– Covers Unit 5: Scientifically-Mediated Ways of Belonging and Not Belonging
– Lectures: 3/2/2016, 3/7/2016
– Readings: Nash (2006), Jasanoff (2006), TallBear (2013), and Haraway (1991)
Questions (short answer, feel free to use quote directly from the texts as appropriate):
1) In Linda Nash’s chapter, “Producing a Sanitary Landscape,” what scientific development/theory leads to a new understanding of malaria, which
in turn helps re-make the landscape of the Central Valley?
2) What theory, developed by Sheila Jasanoff, asserts that “the realities of human experience emerge as the joint achievements of scientific,
technical and social enterprises,” that science and society “each underwrite […] the other’s existence”?

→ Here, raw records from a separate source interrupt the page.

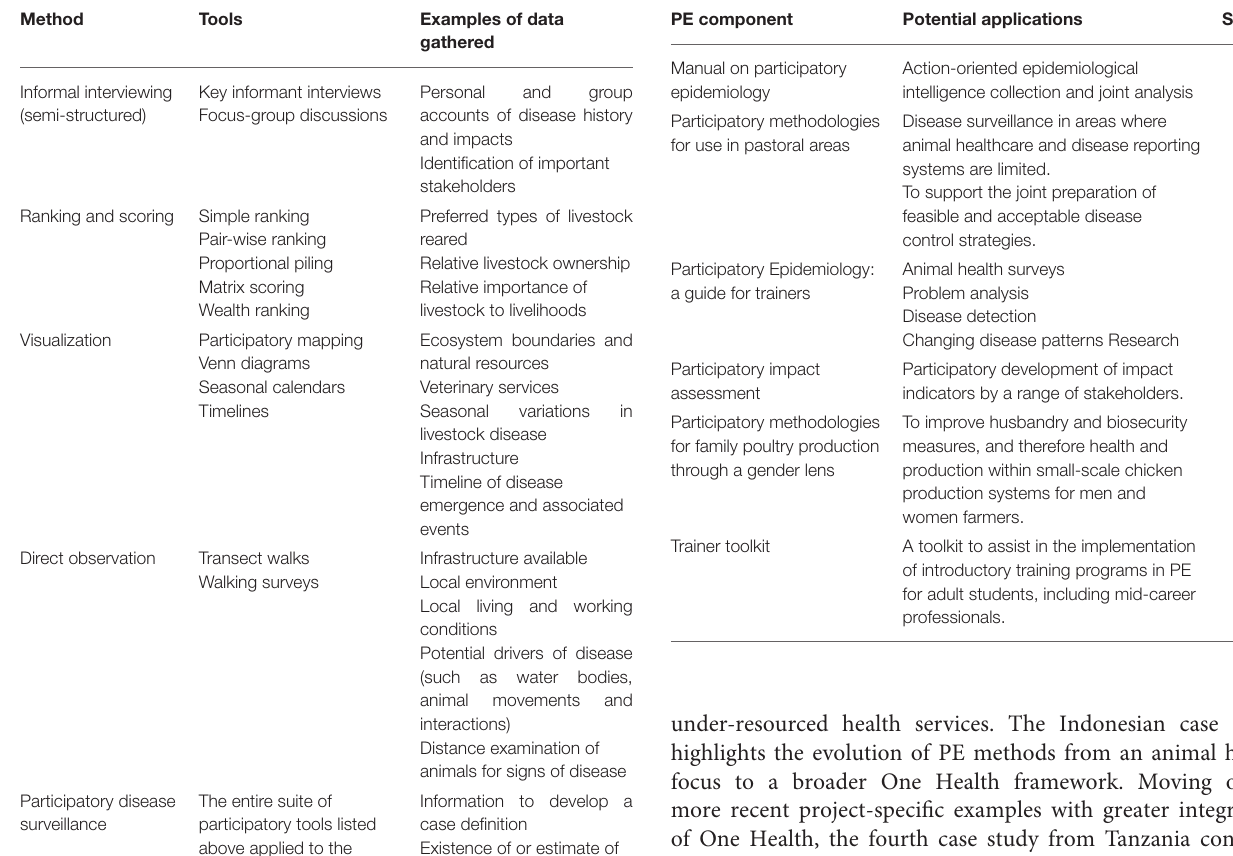
TABLE 2 | An overview of the most commonly used PE methods and tools used to obtain specific information.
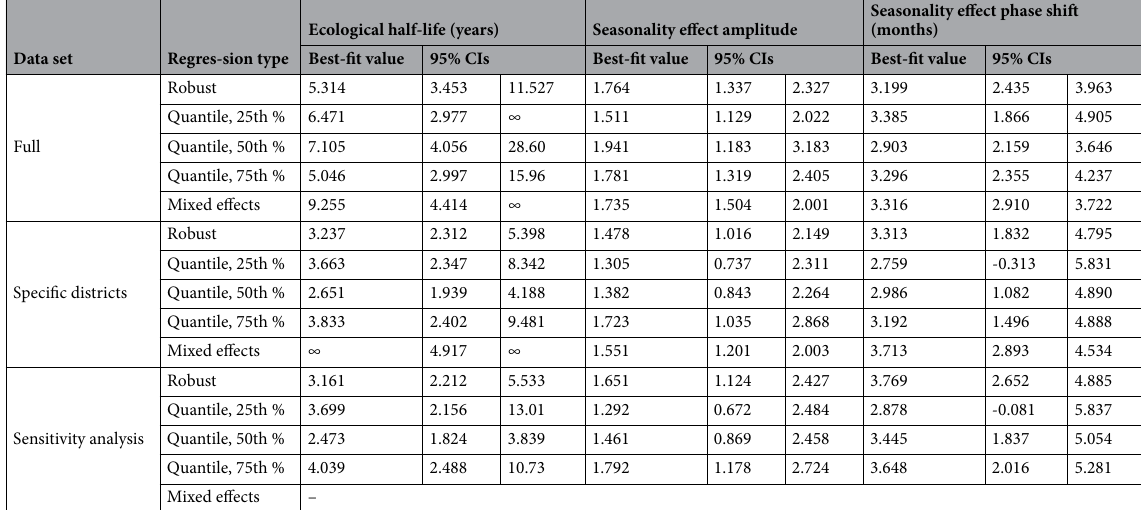
Table 6. Summary metrics for robust, quantile and mixed-effects fits of our model (Eq. 1A, 1B) to Asian black bear data. During sensitivity analysis, mixed effects models did not converge well due to limited data (only 163 samples), so no corresponding parameter values are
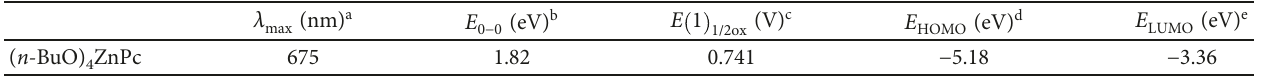
Figure 1: (a) Black solid line: normalized ( n -BuO) ZnPc UV-Vis absorption in acetonitrile. Black dashed line: emission spectrum in 4 acetonitrile. Red solid line: Q-band absorption spectrum of a spin-coated fi lm on nonconductive glass. (b) Red solid line: ( n -BuO) ZnPc 4 fl uorescence decay in acetonitrile. Black solid line: prompt. Table 1: Optical and electrochemical properties of ( n -BuO) 4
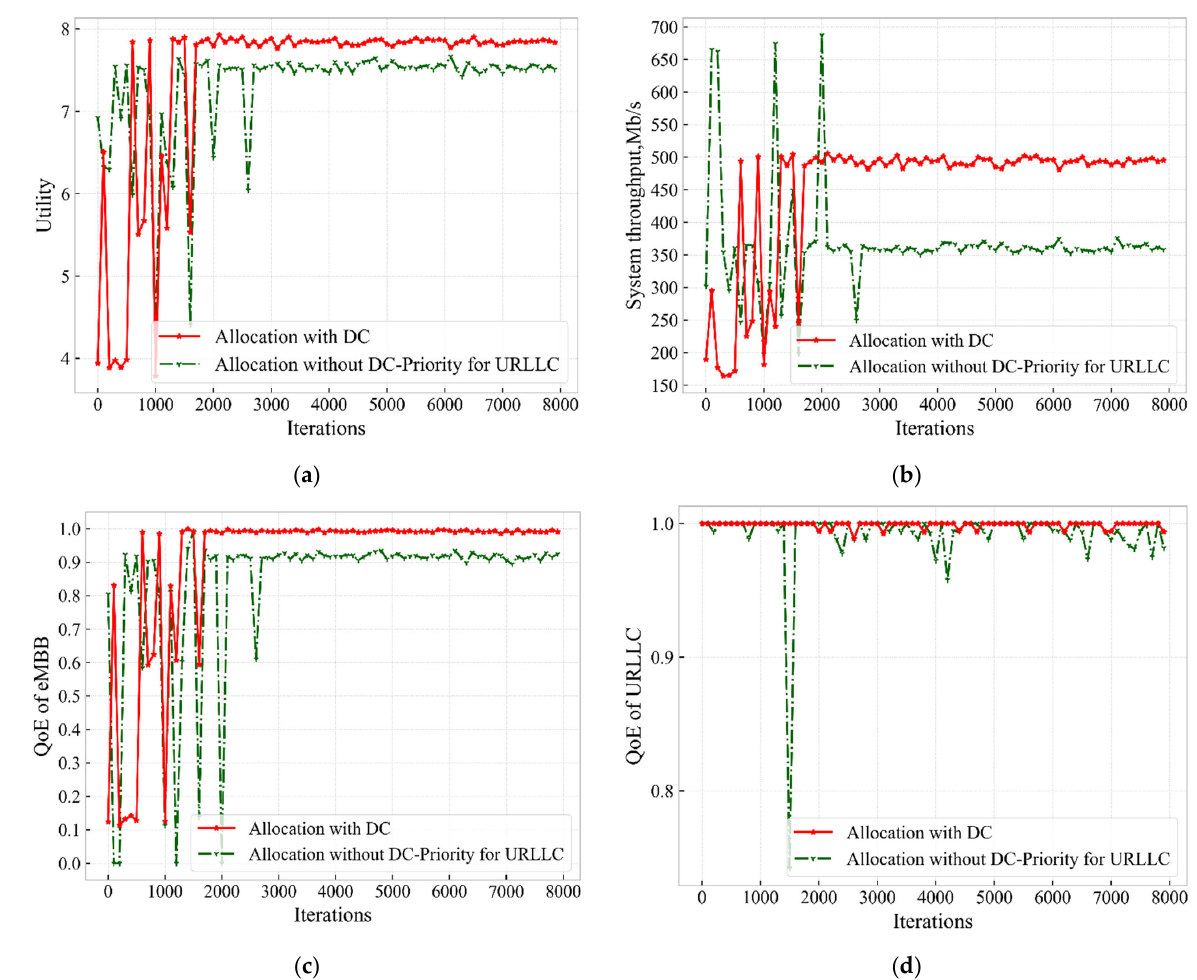
Figure 9. The comparison of optimization goals under the LSTM ‐ D3QN algorithm with and without dual connectivity assistance while there is priority for URLLC service. ( a ) The comparison of utility; ( b ) the comparison of system throughput; ( c ) the comparison of QoE of eMBB; ( d ) the comparison of QoE of URLLC.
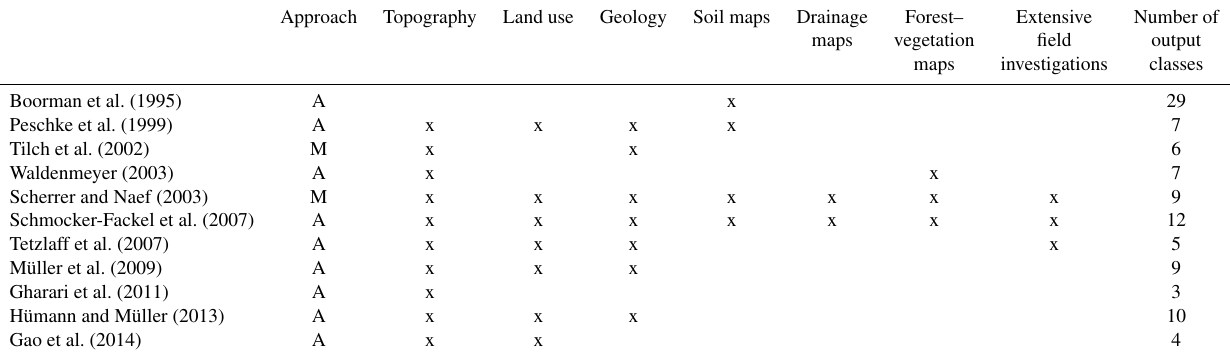
Table 1. List of hydrological classifications based on DRPs, the data they require, and the number of output classes (A: automatic; M: manual). Approach Topography Land use Geology Soil maps Drainage Forest– Extensive Number of maps vegetation field output maps investigations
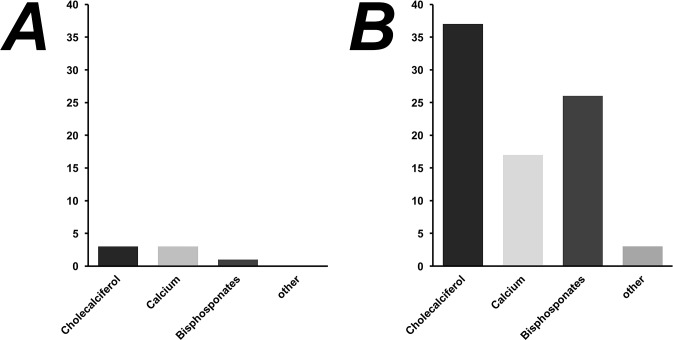
Overall prescribed anti-osteoporotic medication in (A) male (B) female patients.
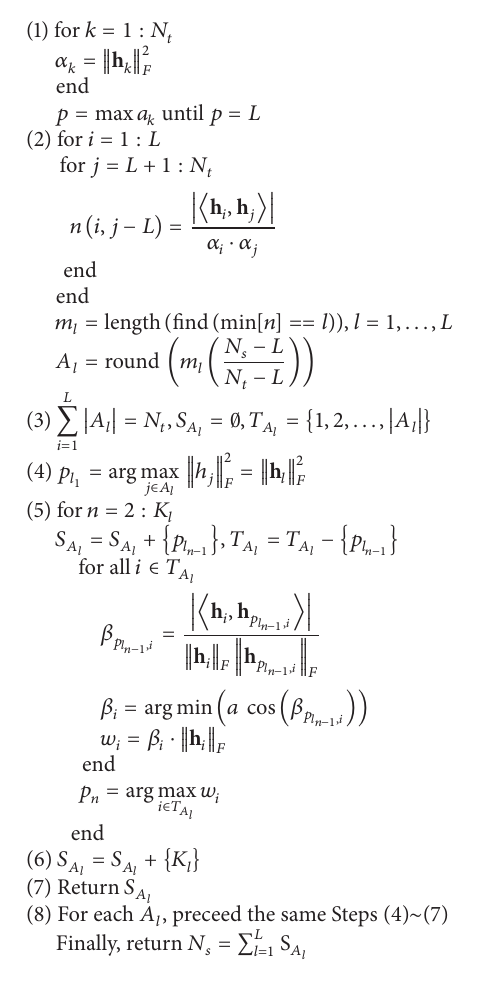
Algorithm 1: The procedure of NAG-SD TAS scheme.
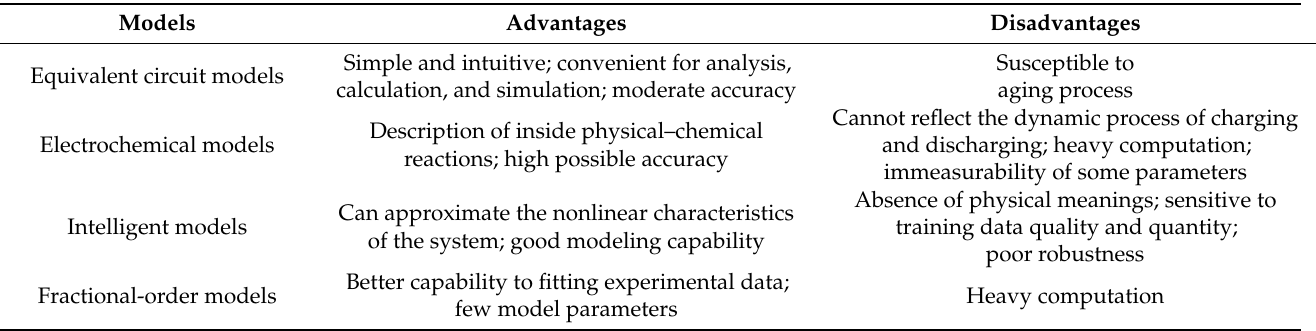
Table 1. Summary of model types for SC electrical behavior simulation.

3) Describe how indigenous notions of “peoplehood” and the genetic concept of “population” indicate different relationships to landscapes in
Kimberly TallBear’s article, “Genomic Articulations of Indigeneity.”
4) According to Donna Haraway in “A Cyborg Manifesto: Science, Technology, and Socialist-Feminism in the Late Twentieth Century,” what is a
“cyborg”? (Feel free to use quotes directly from the text to explain.)
5) In your own words, what does “a fact is made” mean?